O palco e o mundo


Eu, Pádua Fernandes, dei o título de meu primeiro livro a este blogue porque bem representa os temas sobre que pretendo escrever: assuntos da ordem do palco e da ordem do mundo, bem como aqueles que abrem as fronteiras e instauram a desordem entre os dois campos.
Como escreveu Murilo Mendes, de um lado temos "as ruas gritando de luzes e movimentos" e, de outro, "as colunas da ordem e da desordem"; próximas, sempre.

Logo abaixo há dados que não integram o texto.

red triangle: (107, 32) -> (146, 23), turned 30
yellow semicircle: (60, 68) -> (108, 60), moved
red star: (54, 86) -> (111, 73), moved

terça-feira, 10 de setembro de 2013

"Pedagogia do suprimido", de Zeh Gustavo

O poeta e sambista (membro do Terreiro de Breque) Zeh Gustavo lançou mais um livro de poesia, Pedagogia do suprimido (Verve, 2013). No Algo a dizer, em que escreve regularmente, pode-se ler uma entrevista sobre o livro, dada a Daniel Russell Ribas: http://www.algoadizer.com.br/edicoes/materia.php?MateriaID=1109
O autor havia me pedido uma pequena apresentação para a obra, que compartilho aqui:





Contar o nenhum: o suprimido em Zeh Gustavo




Em Pedagogia do suprimido, a alusão a Paulo Freire, desde o título, anuncia que a formação é um motivo principal desta obra. De fato é, porém no registro da falha, e nisso está uma das originalidades do livro. Zeh Gustavo afirma, no primeiro poema, que “A Pedagogia do Oprimido gostaria/ um homem que gerisse o próprio húmus.” Quem não pôde nascer de tal solo, o “sujeito amplamente espoliado”, o autor chama de suprimido.
Trata-se, pois, de imagens de uma formação fracassada, uma Bildung que não pôde se concretizar perfeitamente, uma filiação que fracassou e nisso encontrou seu triunfo, sua voz particular. O poeta nasce de uma falha da educação... Dessa forma, temos um inventário de dicções do interdito em poemas como “Interdicções”:

letras que não causaram cor
notas riscadas para a sombra dos discursos
horizontes desviados segundo a inapetência do dia
ditos olvidos de uma canção primeira

Trata-se também do fracasso necessário, da aspiração impossível de “O homem que queria ficar menino/ dentro do caderno de rasuras” (“Adultos não existem”). A máquina poética de viagem e lembranças prossegue em “Raia a noite que tudo expõe”: “Eu insisto e me sobrevém um sono fraco,/ sonhos me riem novamente,/ eu sou criança e durmo entre afagos/ dentro de minha casca,/ que teme.” Teme-se o difícil caminho, percorrido “fosso avante”, como se lê no poema dedicado ao ficcionista Marcelo Mirisola, “Da escola”.
Um fracasso necessário para a poesia, talvez: “A casa, toda a casa, logo foi ela/ quem sumiu dentro de alguém.” (“Casa de camas”). Da queda de uma colega de escola nascem, simultaneamente, as experiências com a arte e a morte, em um poema cujo título (“Sabiá sabia já”) invoca um dos símbolos do país, desde Gonçalves Dias.
É o país, portanto, que ensina a queda e conclama, dessa forma, à poesia? No poema “Tia Eulália”, afirma-se esta política inconformista desde a infância:

Tia Eulália não era da xiba,
mas revelava querer
juntar Marx e Freud
pruma teoria-mundo outra,
a Tia Eulália camarada

Formalmente, Zeh Gustavo busca o difícil equilíbrio entre ambos por meio da invenção de palavras e de um uso pessoal do léxico, em poemas escritos com versos livres e brancos. Nos melhores momentos surgem surpresas sintáticas (“A linguagem nos língua.”); nos menores, Manoel de Barros é evocado (“um assobio me entorta”).
O diálogo com a arte é outra das linhas de força do livro. Em “Fernando Toledo e Newton Cavalcanti”, encontramos outra solução para o suprimido: “Por sua vez, mudo que é mudo não cala:/ toca instrumentos inexistidos/ ou parcamente frequentados.”, e  a aposta nas linguagens artísticas que usem o silêncio para dizer o que é recalcado pessoal e socialmente, algo que somente poderia ser dito através da falha: “Meus brônquios falham intervalos musicais”, escreve em “A conta da carne”.
Nessa aventura de dizer a partir do censurado sem calar a censura, na tentativa de torná-la, ela mesma, poética, Zeh Gustavo dá um passo além do livro anterior, A Perspectiva do Quase. Agora, temos algo aquém do quase: “Conto palavras, uma por nenhuma.”


Pádua Fernandes
Autor, entre outras obras, dos livros de poesia Cinco lugares da fúria (São Paulo: Hedra, 2008), Cálcio (Lisboa: Averno, 2012), Código Negro (Desterro: Cultura e barbárie, 2013).